This photograph shows the Clan Galbraith, a Norwegian four-masted steel bark, ashore near Flying Point Beach in Water Mill.
Russell & Company’s construction of the ship finished on Feb. 1, 1894, in Port Glasgow, Scotland. The Clan Galbraith weighed 2,149 tons and measured 282 feet in length. While en route to New York from Bristol, England, the ship encountered heavy fog and ran aground in Water Mill, landing broadside in the early morning of Saturday, July 22, 1916.
The incident caused quite the stir on the South Fork, drawing crowds of locals and vacationing families for miles. In her book “Ship Ashore!” Jeannette Edwards Rattray described the scene: “So many visitors came that the beach ‘seemed like Riverhead Fair in the old days.’ ”

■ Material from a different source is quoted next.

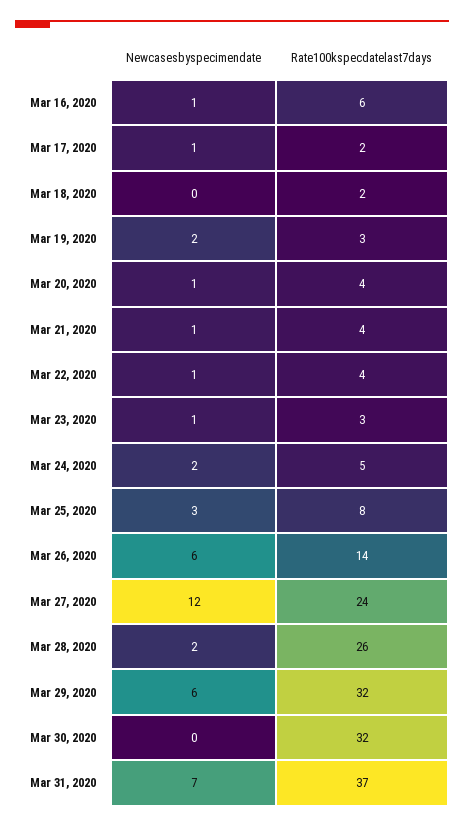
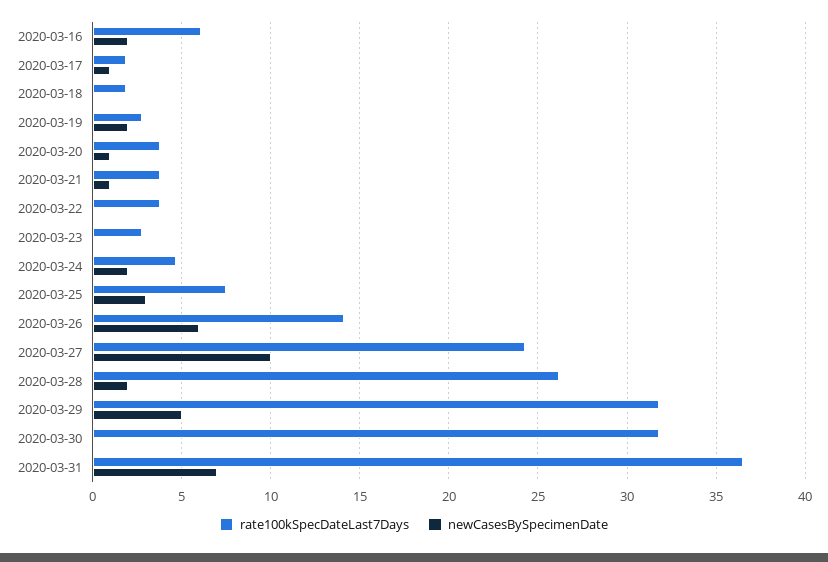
Newcasesbyspecimendate, Mar 16, 2020: 1 -> 2
Newcasesbyspecimendate, Mar 22, 2020: 1 -> 0
Newcasesbyspecimendate, Mar 23, 2020: 1 -> 0
Newcasesbyspecimendate, Mar 27, 2020: 12 -> 10
Newcasesbyspecimendate, Mar 29, 2020: 6 -> 5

The East Hampton Star reported six days later that “thousands of spectators” had come to the beach to see the ship. People arrived in carriages, touring cars, and some on horseback. Many came with picnic baskets in hand, intending to make a day of it.
Capt. A.E. Olsen and the crew elected to remain on board while awaiting their release from the sand. The large bark was stuck in only three feet of water for another two weeks before being successfully floated out on Aug. 4, fortunately without damage to its hull.

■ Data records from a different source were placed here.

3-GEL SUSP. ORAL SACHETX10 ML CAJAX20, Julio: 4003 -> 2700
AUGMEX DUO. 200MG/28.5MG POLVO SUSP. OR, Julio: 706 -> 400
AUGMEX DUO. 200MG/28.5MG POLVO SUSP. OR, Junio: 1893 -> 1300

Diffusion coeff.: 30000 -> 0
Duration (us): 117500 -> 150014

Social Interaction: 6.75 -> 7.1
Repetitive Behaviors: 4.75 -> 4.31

The Clan Galbraith’s luck ran out west of Ireland only a year later during a voyage from Philadelphia to Birkenhead, England, while carrying cargo of oil and wax. The bark was captured by a German submarine and deliberately sunk in early 1917, but there were no casualties.
The Clan Galbraith is believed to be one of the largest ships ever stranded on the shores of Long Island.
Mayra Scanlon was until recently a librarian and archivist in the East Hampton Library’s Long Island Collection. She’s now with the Rogers Memorial Library in Southampton.